By the end of the second day, I was beginning to suffer from that oft endured PowerPoint poisoning. Yes, that state you get into where there have just been too many slides and you stop paying attention to them at all. By the third day, it got worse and I was thinking, "Just give me the bits and stop with these presentations; I'll test the thing myself." (OK, so I had to skip out on the last two sessions - I have a feeling I would have left those ones saying "Just kill me".)
It's funny how the PowerPoint poisoning was made worse by an internal Microsoft competition. They were competing to see who could make the best "PowerPoint animation" (I don't think I even heard them say "The best use of a PowerPoint animation"). Now this thing was multi-track with up to 5 sessions going at once. I could only attend one at a time, so can't pretend to judge them all. But the animations made me think of that scene in the movie Galaxy Quest where "Crewman number 6" (Guy) asks the characters "Have you ever watched the show?". I was thinking of these MS PM's - "Have you ever used PowerPoint animations?" I mean most were rudimentary. The way they were plugging each one we needed to have someone with a buzzer and have Tommy Lee Jones (Men in Black II) come out and say "This one's an example of 'Go home and do it again'." Anyway, they were "Not Guud" (as Jim Carey would say in Bruce Almighty).

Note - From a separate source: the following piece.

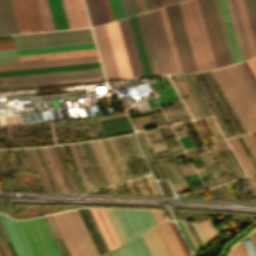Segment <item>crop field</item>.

Now that I have begun to recover from the PowerPoint poisoning I have begun getting very excited to get hold of the product that was being shown. I think it must have been the coolaid. I had heard you weren't supposed to drink it...
By the way, thanks to some Microsoft folks who made the trip quite interesting (in no particular order): Sloan, Tony, Nick, David, Iuliana, Ronna, Dan, Maria, Joe. Thanks - you guys rock.